• [TO DO]
Your output should consist of the lines from the first line of the records below through the one with "Las labores de", exactly, minus the pictures.

==============================

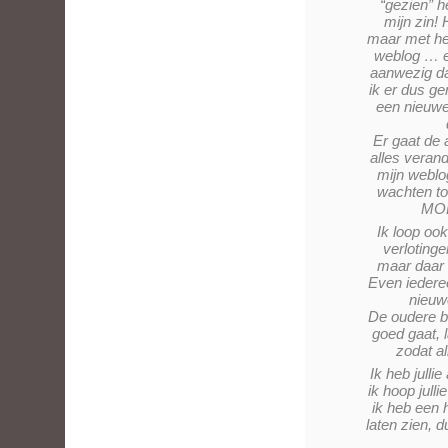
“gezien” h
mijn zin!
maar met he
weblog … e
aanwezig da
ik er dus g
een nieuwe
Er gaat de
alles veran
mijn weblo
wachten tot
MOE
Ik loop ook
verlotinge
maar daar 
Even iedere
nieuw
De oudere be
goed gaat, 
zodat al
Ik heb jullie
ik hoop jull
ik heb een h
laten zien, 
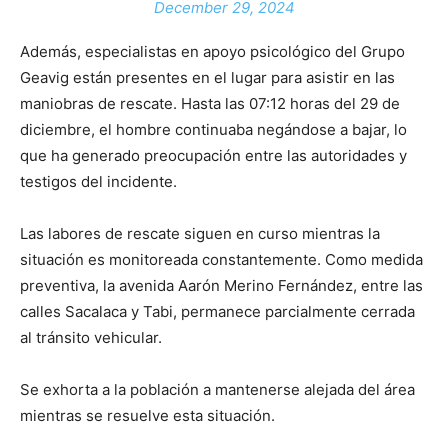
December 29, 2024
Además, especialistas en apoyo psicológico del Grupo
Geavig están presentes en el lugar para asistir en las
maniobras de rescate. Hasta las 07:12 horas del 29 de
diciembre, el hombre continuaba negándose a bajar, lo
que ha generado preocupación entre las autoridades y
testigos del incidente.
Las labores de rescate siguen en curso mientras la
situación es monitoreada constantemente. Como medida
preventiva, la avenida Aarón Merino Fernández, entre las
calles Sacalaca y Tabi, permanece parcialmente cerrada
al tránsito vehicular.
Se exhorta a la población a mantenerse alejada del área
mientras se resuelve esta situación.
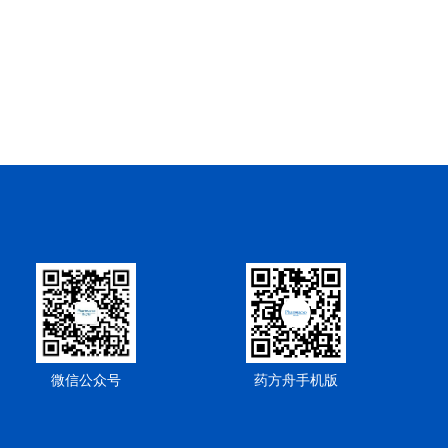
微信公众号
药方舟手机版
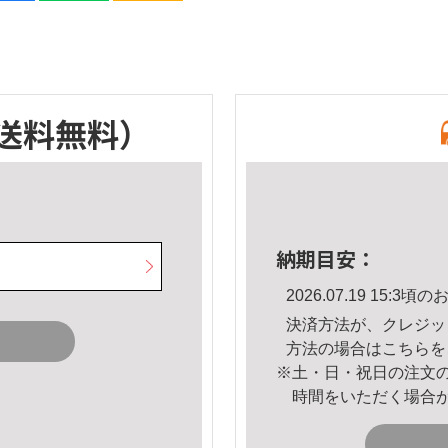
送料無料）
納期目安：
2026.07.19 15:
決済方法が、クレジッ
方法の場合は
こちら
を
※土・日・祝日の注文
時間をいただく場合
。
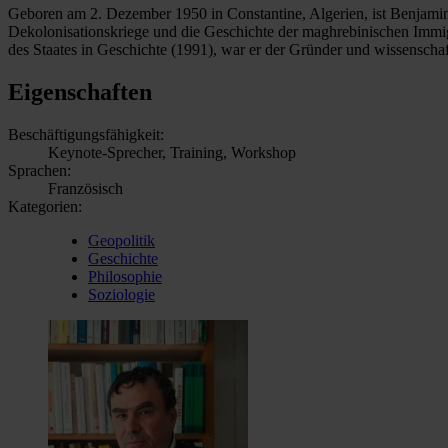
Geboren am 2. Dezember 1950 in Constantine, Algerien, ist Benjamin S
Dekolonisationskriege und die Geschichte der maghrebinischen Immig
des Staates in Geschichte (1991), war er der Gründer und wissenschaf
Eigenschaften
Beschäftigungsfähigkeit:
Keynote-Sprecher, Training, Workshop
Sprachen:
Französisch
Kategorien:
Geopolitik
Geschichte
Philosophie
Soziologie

==============================

• [SOLVED EXERCISE]
“gezien” h
mijn zin!
maar met he
weblog … e
aanwezig da
ik er dus g
een nieuwe
Er gaat de
alles veran
mijn weblo
wachten tot
MOE
Ik loop ook
verlotinge
maar daar 
Even iedere
nieuw
De oudere be
goed gaat, 
zodat al
Ik heb jullie
ik hoop jull
ik heb een h
laten zien, 
December 29, 2024
Además, especialistas en apoyo psicológico del Grupo
Geavig están presentes en el lugar para asistir en las
maniobras de rescate. Hasta las 07:12 horas del 29 de
diciembre, el hombre continuaba negándose a bajar, lo
que ha generado preocupación entre las autoridades y
testigos del incidente.
Las labores de rescate siguen en curso mientras la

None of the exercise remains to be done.